Parallel execution multiplies context capacity. Each worktree agent has a fresh 200K token context window. Three parallel agents have three times the working memory of a single agent grinding through sequential tasks. The tradeoff is coordination overhead—agents do not share context, so you need to design for that isolation.

Worktrees are what make isolation work. Branches alone are not enough—agents would conflict on file modifications. Worktrees give you physical isolation while keeping git history connected. The merge order becomes important: which branch lands first affects conflict resolution for the others.

Skills and hooks fit together well. The release-prep skill can rely on hooks to enforce formatting. The parallel-tasks skill can delegate to setup scripts. Each component has a clear job, and the boundaries are explicit in the file structure.

The skill system changed recently.
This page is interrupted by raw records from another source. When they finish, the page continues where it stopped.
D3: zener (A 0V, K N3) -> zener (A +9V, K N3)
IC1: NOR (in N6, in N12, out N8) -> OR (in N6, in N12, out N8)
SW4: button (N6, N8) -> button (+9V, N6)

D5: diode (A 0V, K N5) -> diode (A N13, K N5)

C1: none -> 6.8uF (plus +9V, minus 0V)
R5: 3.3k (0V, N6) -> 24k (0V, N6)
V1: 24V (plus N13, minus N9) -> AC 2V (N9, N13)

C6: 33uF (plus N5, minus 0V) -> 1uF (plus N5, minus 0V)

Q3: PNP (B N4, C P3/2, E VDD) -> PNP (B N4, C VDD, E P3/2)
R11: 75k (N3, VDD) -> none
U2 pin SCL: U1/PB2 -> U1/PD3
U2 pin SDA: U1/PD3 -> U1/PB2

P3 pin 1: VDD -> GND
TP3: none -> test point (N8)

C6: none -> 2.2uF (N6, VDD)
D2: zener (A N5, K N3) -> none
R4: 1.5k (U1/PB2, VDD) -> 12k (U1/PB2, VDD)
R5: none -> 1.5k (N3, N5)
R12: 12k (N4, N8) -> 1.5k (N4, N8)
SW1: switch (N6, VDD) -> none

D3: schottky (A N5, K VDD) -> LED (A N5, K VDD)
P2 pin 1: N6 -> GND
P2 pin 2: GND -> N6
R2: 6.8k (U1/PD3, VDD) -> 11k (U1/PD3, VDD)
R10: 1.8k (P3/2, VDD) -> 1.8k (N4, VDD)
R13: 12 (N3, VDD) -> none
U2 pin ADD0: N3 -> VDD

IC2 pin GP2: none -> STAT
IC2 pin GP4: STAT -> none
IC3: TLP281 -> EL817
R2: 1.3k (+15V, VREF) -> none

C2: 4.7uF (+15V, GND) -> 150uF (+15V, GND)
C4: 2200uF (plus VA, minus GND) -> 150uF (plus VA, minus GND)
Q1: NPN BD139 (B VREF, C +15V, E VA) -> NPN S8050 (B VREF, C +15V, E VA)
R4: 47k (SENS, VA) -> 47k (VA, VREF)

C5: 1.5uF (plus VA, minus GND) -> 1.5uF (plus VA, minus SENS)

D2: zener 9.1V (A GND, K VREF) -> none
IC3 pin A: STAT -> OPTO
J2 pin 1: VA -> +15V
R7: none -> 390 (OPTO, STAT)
Slash commands and skills merged in January 2026. Hot reload means no restart friction. The Agent Skills open standard means skills can work across tools. Understanding these changes helps you build skills that align with where the platform is going.

Gum makes a real difference. The gap between a bare echo "Select task:" and a styled gum choose menu matters for developer experience. Scripts become tools developers want to use rather than avoid. This affects adoption—automation that feels polished gets used.

Exit code 2 is the blocking signal. Hooks that return 0 allow the operation. Hooks that return 2 block it and surface stderr to Claude. Other exit codes log warnings but do not block. This convention is not obvious from general shell scripting but is critical for effective hooks.